Esta tragedia, que sin duda impactará a toda una generación y dejará aún más marcada la huella de la segregación, la inequidad y la desigualdad, no solo afecta a los estudiantes, también a los profesores y padres de familia que se encontraron con un mundo digital con el que no estaban preparados.
Así lo confirma una profesora de preescolar de un colegio público en Usme, al sur de Bogotá: “La diferencia fue enorme porque en la educación presencial teníamos material para trabajar. Cuando llegó este tema de la pandemia y de la cuarentena muchos no dimensionamos cómo iba a ser. El material al inicio fue entregado a los estudiantes, pero se agotó. Muchos procesos que se llevan a cabo en la presencialidad son imposibles en la educación virtual porque no hay recursos. Con mis estudiantes tengo un encuentro semanal y se conectan muy poquitos niños, los papás hacen todo lo posible para conectarse y eso es de admirar, pero no todos lo pueden hacer”.
Frente a la opción de volver a las aulas dice: “Tanto los docentes, directivos y hasta los mismos padres de familia quieren que volvamos a las aulas. El problema es que las instituciones no están adecuadas para recibir nuevamente a la comunidad educativa. No hay lavamanos, ni señalización. Lo ideal sería que los estudiantes que no se pueden conectar, puedan volver al colegio, es un espacio que se debe aprovechar para garantizar equidad y oportunidades para todas las poblaciones”.
Los de abajo, siempre jodidos
Mientras tanto Maicol sigue yendo a la casa de su vecina, su familia sigue batallando el sustento diario y la administración distrital de la “Bogotá Cuidadora”, desde un cómodo apartamento y abrigada de un lindo buzo de Kung Fu Panda, en tono amenazante o melancólico (de acuerdo con la intención que su asesor le indique), dice que se queden en casa, que están llegando las ayudas y que agradezcan que están dando una renta básica. ¡Hágame el favor!
Con esta pandemia todos perdemos, pero sin duda están perdiendo más los que menos tienen. Como todo lo que pasa en este país. “Siempre los jodidos son los de abajo”, dice un bello graffiti ubicado en la Calle 26 de Bogotá.

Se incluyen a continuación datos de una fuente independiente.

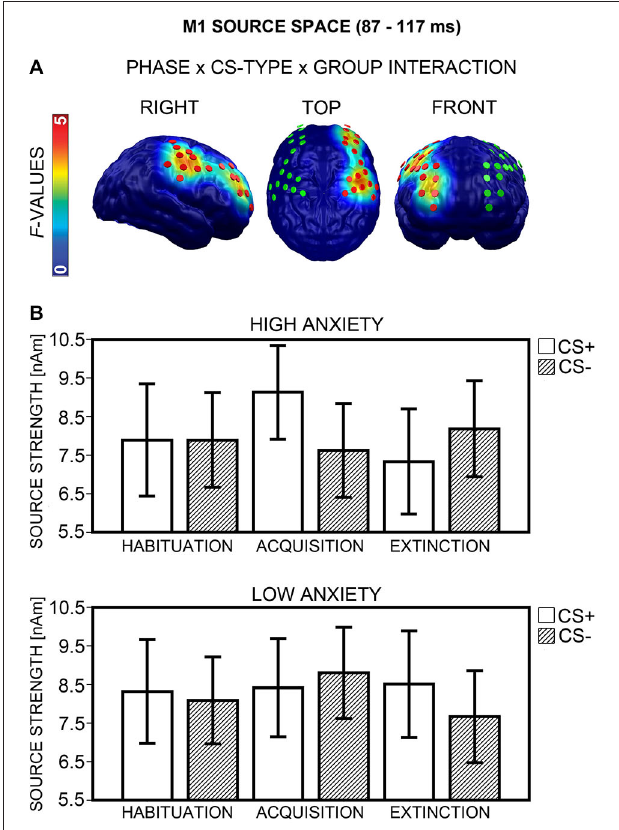
FIGURE 8 | Visualization of the M1 source space effect (87–117 ms) . (A) F -values for the Phase × CS-Type × Group interaction calculated for the M1 time-interval are projected onto standard brains, displayed from right, top, and frontal view. Red disks visualize the dipole locations used for post hoc statistical analyses, while green disks visualize the dipole locations of the mirror-symmetric left-hemispheric cluster. (B) Mean source strengths (95% confidence intervals) are shown for paired (CS+; white bars) and unpaired (CS − ; striped bars) stimuli for the high and low anxiety groups and the three conditioning phases.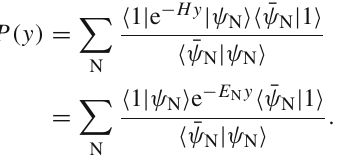
Fig. 4 Logarithmicplotoftheratio E 1 /λ forthefirsteigenvalue N = 1 as a function of positive μ/λ . The solid line shows theoretical value, small squares mark computed numerical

Termino esta crónica con rabia, con frustración por lo que tienen que pasar compatriotas por culpa de gobiernos sin empatía, sin corazón por los más necesitados, convertidos en mercaderes de la muerte, pero al mismo tiempo con esperanza, porque al ver la tenacidad, las ganas y la pasión por vivir y seguir delante de la familia Rodríguez puede uno continuar la lucha por un mejor país desde la orilla social y la profesión que cada uno y una tengan.